Omit the pictures and return exactly the stretch of the material below from the line with "nose: (334, 339)" through the line with "root of tail: (364, 493)".

◆ Given information:
>>>

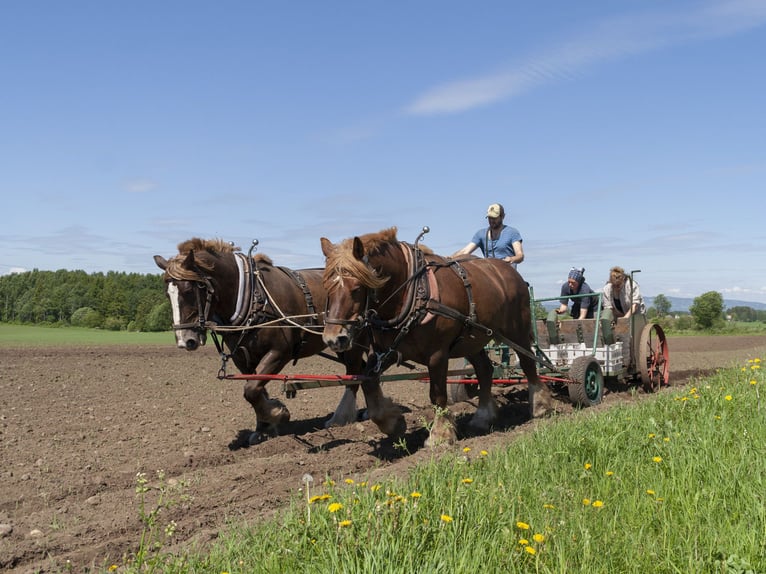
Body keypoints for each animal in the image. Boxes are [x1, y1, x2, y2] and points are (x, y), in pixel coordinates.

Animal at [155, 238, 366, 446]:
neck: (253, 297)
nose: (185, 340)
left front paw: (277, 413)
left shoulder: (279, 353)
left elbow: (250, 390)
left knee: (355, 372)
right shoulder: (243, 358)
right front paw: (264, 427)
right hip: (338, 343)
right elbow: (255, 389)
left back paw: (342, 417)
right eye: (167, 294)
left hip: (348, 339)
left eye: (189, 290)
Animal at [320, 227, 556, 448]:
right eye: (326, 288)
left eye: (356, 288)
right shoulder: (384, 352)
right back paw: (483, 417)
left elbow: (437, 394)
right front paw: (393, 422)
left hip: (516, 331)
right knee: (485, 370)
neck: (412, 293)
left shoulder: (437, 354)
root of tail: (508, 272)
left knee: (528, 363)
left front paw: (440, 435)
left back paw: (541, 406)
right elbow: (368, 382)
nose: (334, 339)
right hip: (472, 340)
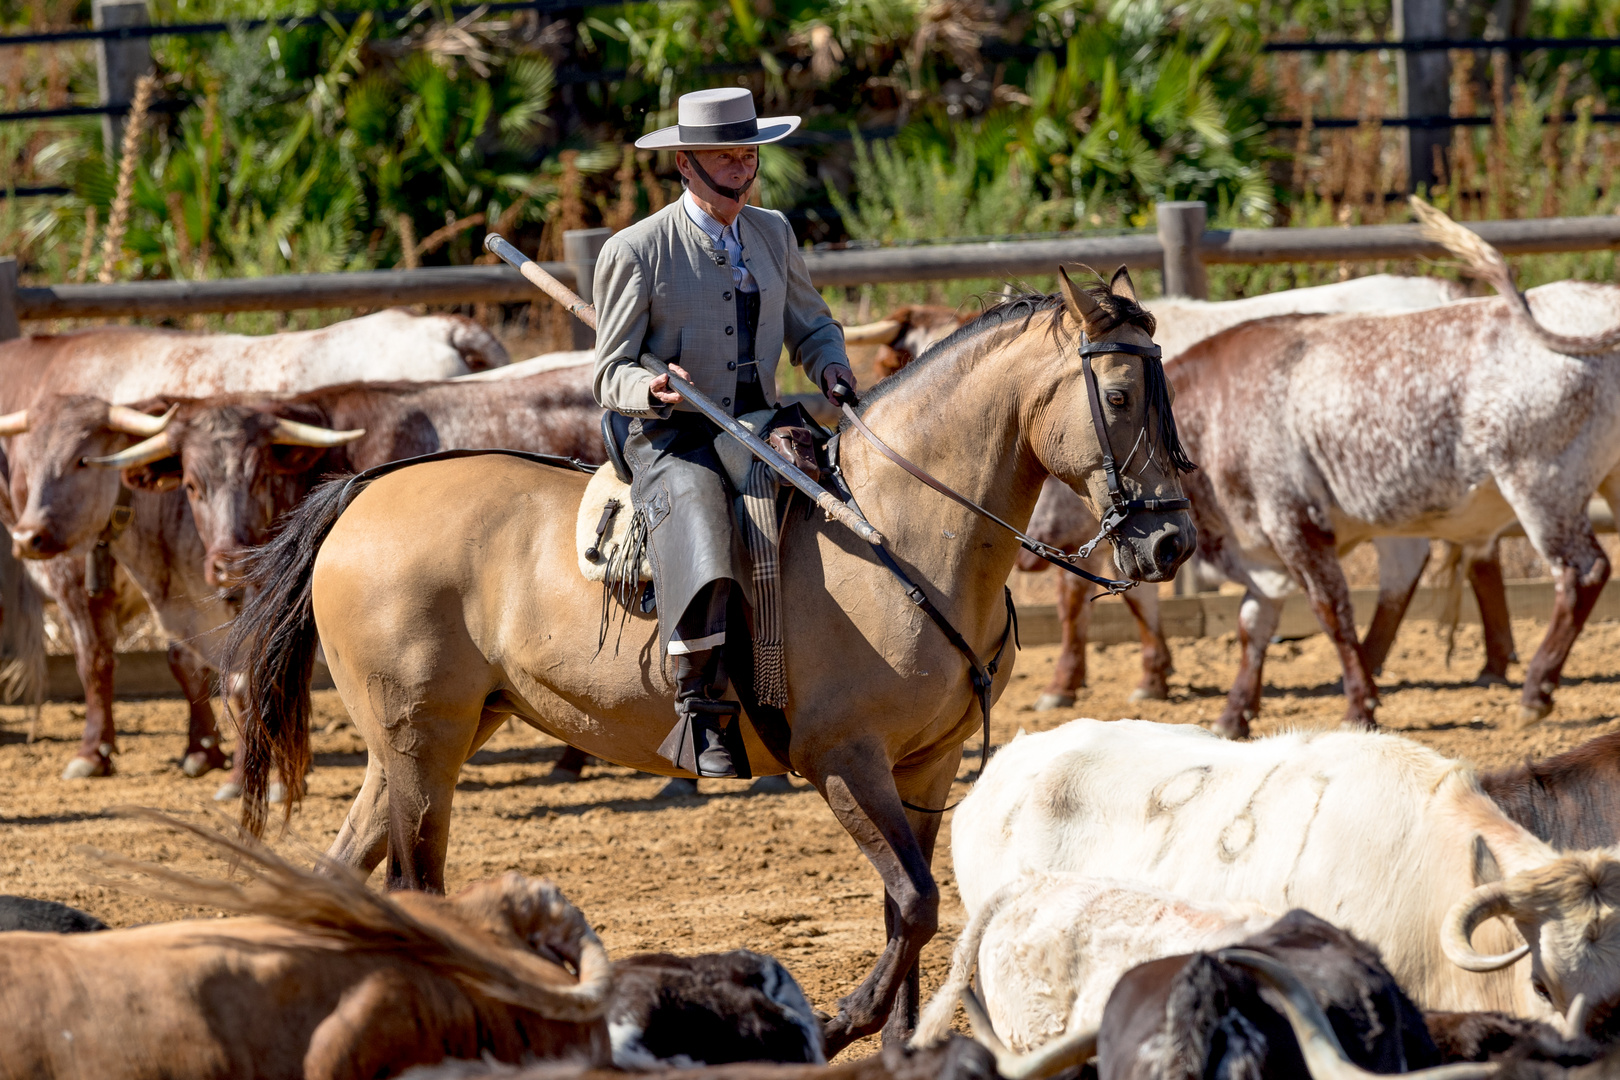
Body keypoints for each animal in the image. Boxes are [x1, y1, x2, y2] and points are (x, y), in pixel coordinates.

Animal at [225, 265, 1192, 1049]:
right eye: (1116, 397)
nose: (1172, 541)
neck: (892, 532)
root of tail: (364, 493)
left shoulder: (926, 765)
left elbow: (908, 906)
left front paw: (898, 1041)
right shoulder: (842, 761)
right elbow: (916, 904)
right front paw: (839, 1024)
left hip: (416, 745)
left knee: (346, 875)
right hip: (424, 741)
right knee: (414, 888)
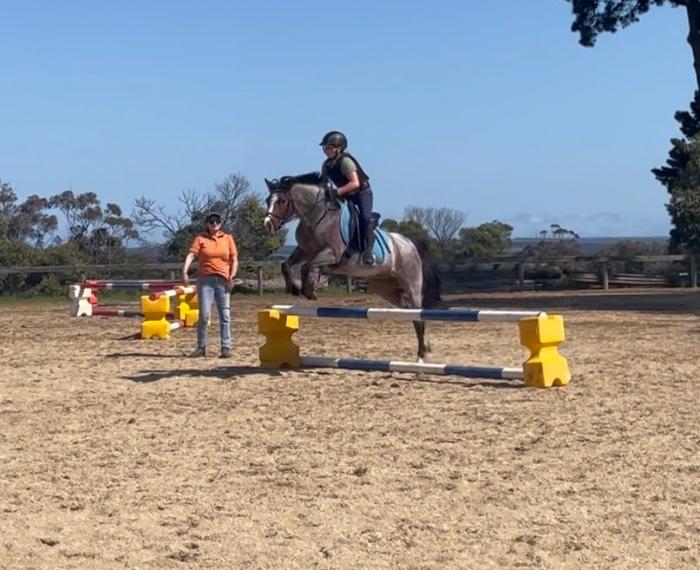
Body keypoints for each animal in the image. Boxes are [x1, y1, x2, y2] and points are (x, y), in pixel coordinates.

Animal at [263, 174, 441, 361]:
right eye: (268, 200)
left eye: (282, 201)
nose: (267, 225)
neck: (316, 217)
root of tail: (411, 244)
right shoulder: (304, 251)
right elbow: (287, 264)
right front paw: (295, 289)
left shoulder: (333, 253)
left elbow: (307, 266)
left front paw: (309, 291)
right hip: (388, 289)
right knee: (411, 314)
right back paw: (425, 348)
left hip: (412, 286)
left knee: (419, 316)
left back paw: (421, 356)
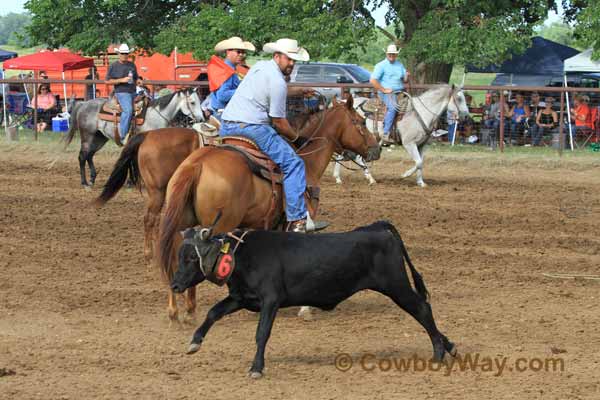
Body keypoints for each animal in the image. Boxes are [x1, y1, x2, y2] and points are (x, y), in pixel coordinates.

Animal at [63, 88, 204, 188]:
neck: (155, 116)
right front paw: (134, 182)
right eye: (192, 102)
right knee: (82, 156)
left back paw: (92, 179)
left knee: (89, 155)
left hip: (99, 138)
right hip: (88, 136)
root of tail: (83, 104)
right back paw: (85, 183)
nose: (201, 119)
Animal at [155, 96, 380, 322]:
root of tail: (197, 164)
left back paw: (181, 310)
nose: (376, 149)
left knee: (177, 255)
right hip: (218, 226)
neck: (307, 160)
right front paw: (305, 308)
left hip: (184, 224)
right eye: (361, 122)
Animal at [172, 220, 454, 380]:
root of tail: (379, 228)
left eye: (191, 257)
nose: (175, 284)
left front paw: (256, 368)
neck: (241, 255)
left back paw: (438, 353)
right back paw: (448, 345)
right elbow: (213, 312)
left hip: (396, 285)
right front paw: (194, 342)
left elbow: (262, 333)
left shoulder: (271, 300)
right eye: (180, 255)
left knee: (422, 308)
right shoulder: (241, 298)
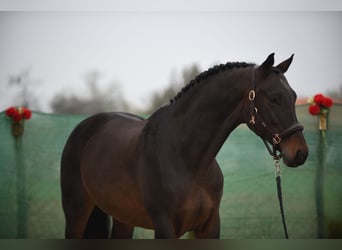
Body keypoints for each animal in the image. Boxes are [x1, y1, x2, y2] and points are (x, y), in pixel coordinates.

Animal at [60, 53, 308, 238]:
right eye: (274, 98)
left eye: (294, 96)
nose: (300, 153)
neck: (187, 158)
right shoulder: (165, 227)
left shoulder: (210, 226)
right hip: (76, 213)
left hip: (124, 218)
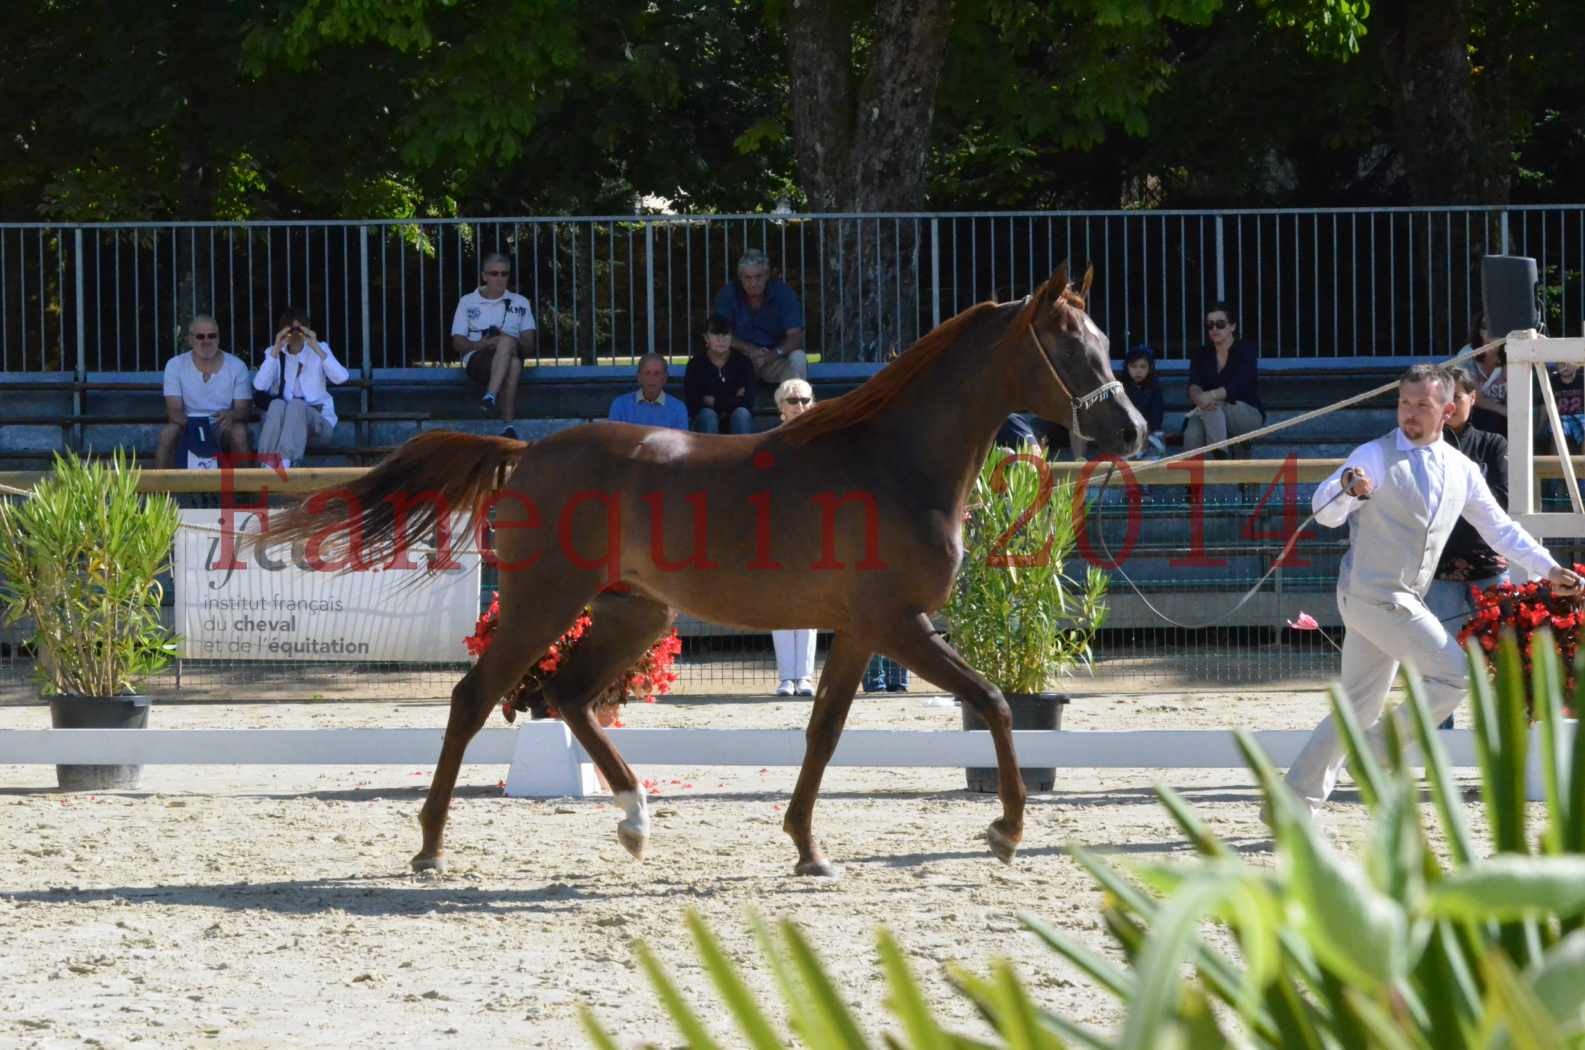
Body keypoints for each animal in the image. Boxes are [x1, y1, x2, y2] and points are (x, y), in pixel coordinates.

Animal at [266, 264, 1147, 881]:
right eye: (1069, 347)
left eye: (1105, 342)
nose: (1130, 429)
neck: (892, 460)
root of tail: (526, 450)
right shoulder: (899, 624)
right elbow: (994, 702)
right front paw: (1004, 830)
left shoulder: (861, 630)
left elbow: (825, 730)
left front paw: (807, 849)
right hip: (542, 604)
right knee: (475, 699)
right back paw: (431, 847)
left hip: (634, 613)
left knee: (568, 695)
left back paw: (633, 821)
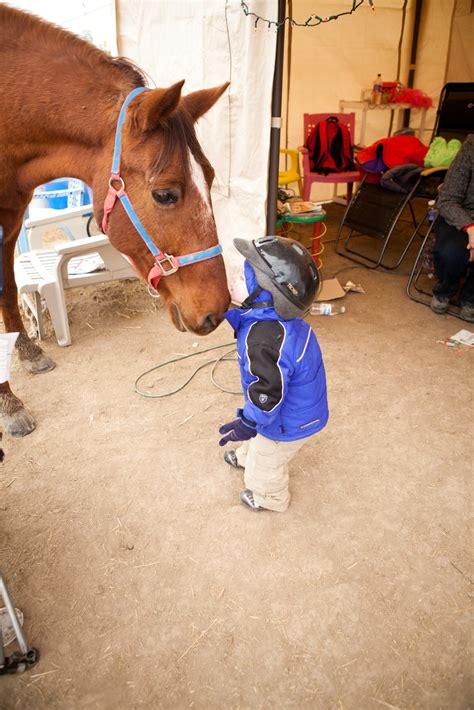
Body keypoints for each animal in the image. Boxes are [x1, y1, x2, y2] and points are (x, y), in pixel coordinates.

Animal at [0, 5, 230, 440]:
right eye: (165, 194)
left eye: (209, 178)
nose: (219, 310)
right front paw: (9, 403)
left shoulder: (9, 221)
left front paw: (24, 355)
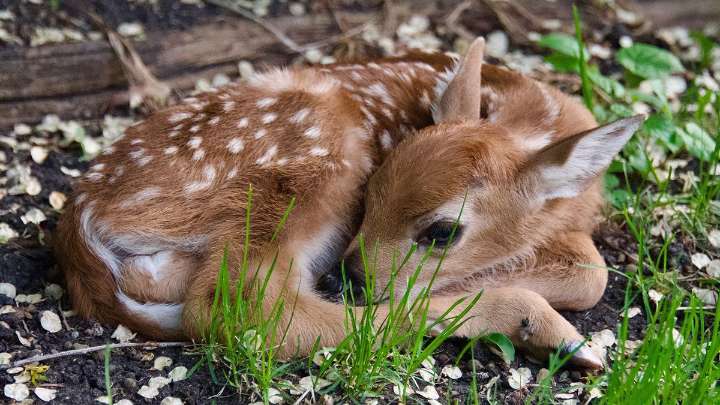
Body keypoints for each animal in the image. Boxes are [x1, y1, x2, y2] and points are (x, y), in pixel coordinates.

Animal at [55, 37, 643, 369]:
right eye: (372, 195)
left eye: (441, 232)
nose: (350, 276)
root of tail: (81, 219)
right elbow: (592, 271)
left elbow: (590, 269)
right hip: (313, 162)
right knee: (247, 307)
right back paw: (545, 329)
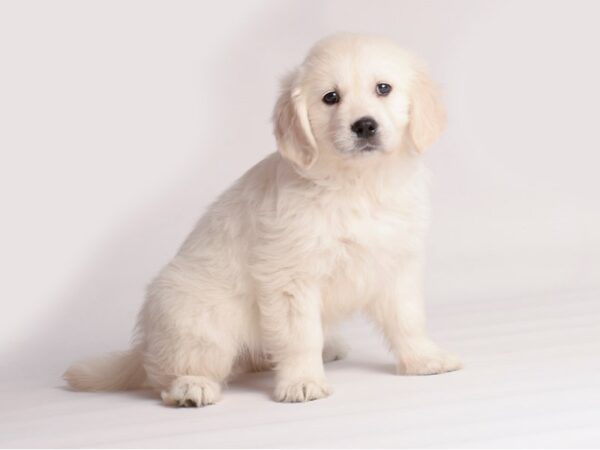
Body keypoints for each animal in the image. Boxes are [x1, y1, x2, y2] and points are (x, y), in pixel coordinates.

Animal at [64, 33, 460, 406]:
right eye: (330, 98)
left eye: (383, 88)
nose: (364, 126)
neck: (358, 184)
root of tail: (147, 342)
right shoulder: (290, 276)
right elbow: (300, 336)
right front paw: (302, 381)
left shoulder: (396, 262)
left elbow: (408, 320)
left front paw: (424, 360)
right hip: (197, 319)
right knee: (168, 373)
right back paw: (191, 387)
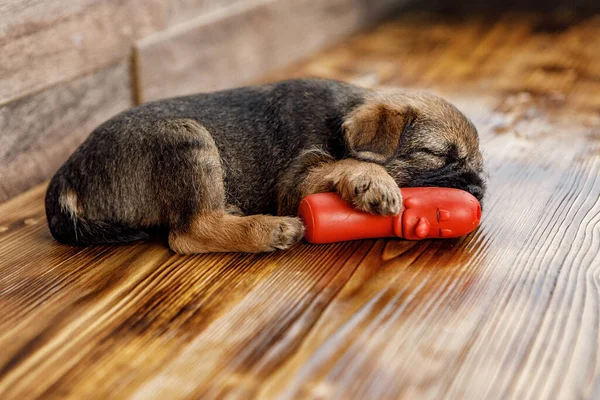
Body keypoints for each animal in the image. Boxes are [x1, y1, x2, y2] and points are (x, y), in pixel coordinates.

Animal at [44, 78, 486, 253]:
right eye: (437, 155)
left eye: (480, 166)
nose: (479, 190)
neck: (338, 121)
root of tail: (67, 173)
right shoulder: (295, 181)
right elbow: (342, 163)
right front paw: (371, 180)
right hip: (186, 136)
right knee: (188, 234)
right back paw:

<<<

◆ Written solution:
nose: (334, 339)
right hip: (472, 340)
Body keypoints for each animal in the image. Boxes are [x1, y1, x2, y2] and points are (x, y), in pixel coordinates.

Animal at [225, 265, 1192, 1049]:
right eye: (1116, 397)
nose: (1172, 541)
neck: (892, 532)
root of tail: (364, 493)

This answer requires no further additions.